If I chose, I could go along to San Marti d’Empuries, where a concert is under way. It will last until the sun comes up, but sadly, I doubt if I could. Instead I will go there for coffee tomorrow, and laugh, a little jealously, at those whose eyes are like piss-holes in the snow.
Mia was born one year ago yesterday. Since then she has come to dominate our lives, and enrich them beyond expression. I have a whole album of pics from her first birthday party, but they will stay private, for I have given up posting any images of children on the internet, such is the nature of our world. Suffice it to say that the day was hectic, fractious, noisy, hilarious and joyous all rolled into one.
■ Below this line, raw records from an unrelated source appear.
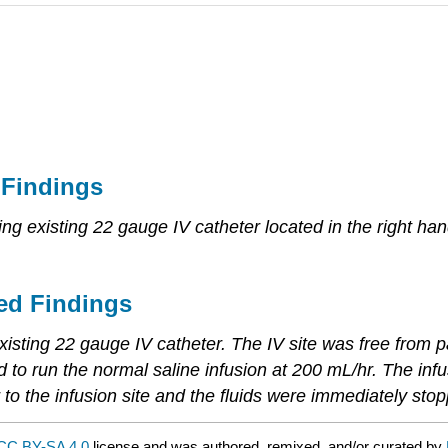
 Findings
ing existing 22 gauge IV catheter located in the right han
ed Findings
xisting 22 gauge IV catheter. The IV site was free from pain
ed to run the normal saline infusion at 200 mL/hr. The in
 to the infusion site and the fluids were immediately sto
CC BY-SA 4.0
license and was authored, remixed, and/or curated by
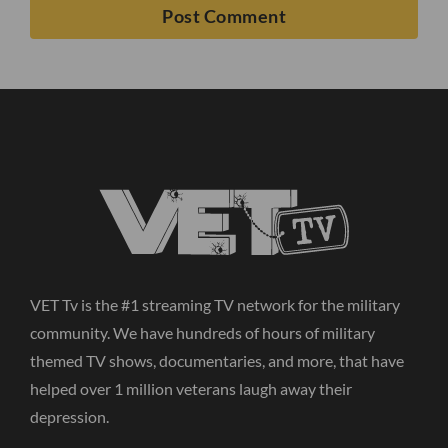
VET Tv is the #1 streaming TV network for the military
community. We have hundreds of hours of military
themed TV shows, documentaries, and more, that have
helped over 1 million veterans laugh away their
depression.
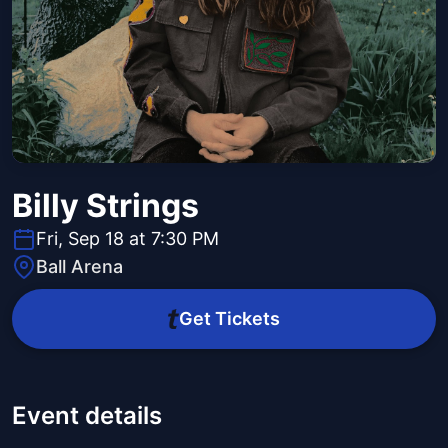
Billy Strings
Fri, Sep 18 at 7:30 PM
Ball Arena
Get Tickets
Event details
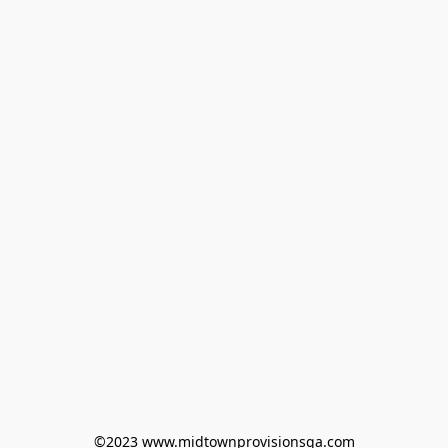
©2023 www.midtownprovisionsga.com
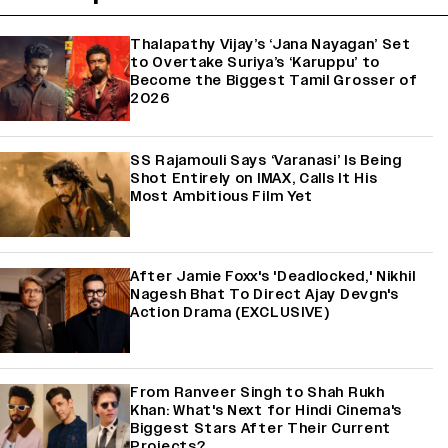
Thalapathy Vijay’s ‘Jana Nayagan’ Set
to Overtake Suriya’s ‘Karuppu’ to
Become the Biggest Tamil Grosser of
2026
SS Rajamouli Says ‘Varanasi’ Is Being
Shot Entirely on IMAX, Calls It His
Most Ambitious Film Yet
After Jamie Foxx's 'Deadlocked,' Nikhil
Nagesh Bhat To Direct Ajay Devgn's
Action Drama (EXCLUSIVE)
From Ranveer Singh to Shah Rukh
Khan: What's Next for Hindi Cinema's
Biggest Stars After Their Current
Projects?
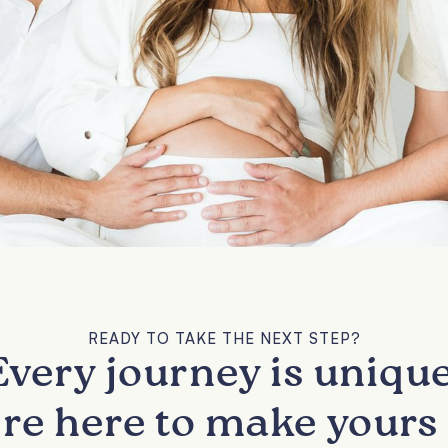
READY TO TAKE THE NEXT STEP?
Every journey is unique
re here to make yours 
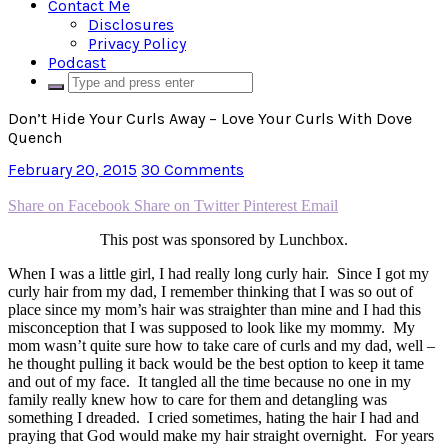
Contact Me
Disclosures
Privacy Policy
Podcast
Don’t Hide Your Curls Away – Love Your Curls With Dove
Quench
February 20, 2015
30 Comments
Share on Facebook
Share on Twitter
Pinterest
Email
This post was sponsored by Lunchbox.
When I was a little girl, I had really long curly hair. Since I got my
curly hair from my dad, I remember thinking that I was so out of
place since my mom’s hair was straighter than mine and I had this
misconception that I was supposed to look like my mommy. My
mom wasn’t quite sure how to take care of curls and my dad, well –
he thought pulling it back would be the best option to keep it tame
and out of my face. It tangled all the time because no one in my
family really knew how to care for them and detangling was
something I dreaded. I cried sometimes, hating the hair I had and
praying that God would make my hair straight overnight. For years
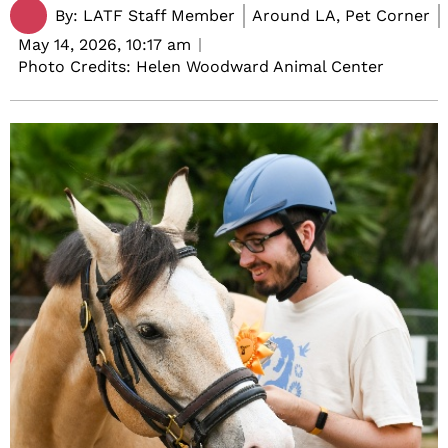
By:
LATF Staff Member
Around LA, Pet Corner
May 14, 2026,
10:17 am
Photo Credits: Helen Woodward Animal Center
From it all, one single moment stands out and will live with me forever. I am Mia’s maternal granny’s second husband, and the first, Harry, my friend before and since, is still around. He’s been in Ventallo, where the golden family live, for the last couple of weeks. In consequence, Mia has got used to Avi Q walking her in L’Escala and to Grandpa Harry walking her in Ventallo. Yesterday, as the official party hour neared, he and I were ordered to take the lamb, the blessed child, for a walk in her pram, in the hope that she might sleep for a little. We did, she cool in her shaded pram, Harry and I exposed to 90 degree heat and catching shadows as best we could. We walked her round the village, until we reached the playground where we decided to stop and rest under a tree. At that point, La Mietta, who had not closed a single eye, far less tripped into the land of nod, was able to eyeball us both. So transparent was her expression that I will swear until the end of time that the thought going through her mind was, ‘How the hell did these two get into the same picture?’
There are many things to be said for living in Spain. But . . .
If your life depends on the Spanish postal service delivering a first class air mail packet, or even a simple letter, to your door on time, then you had better make sure your affairs are in order.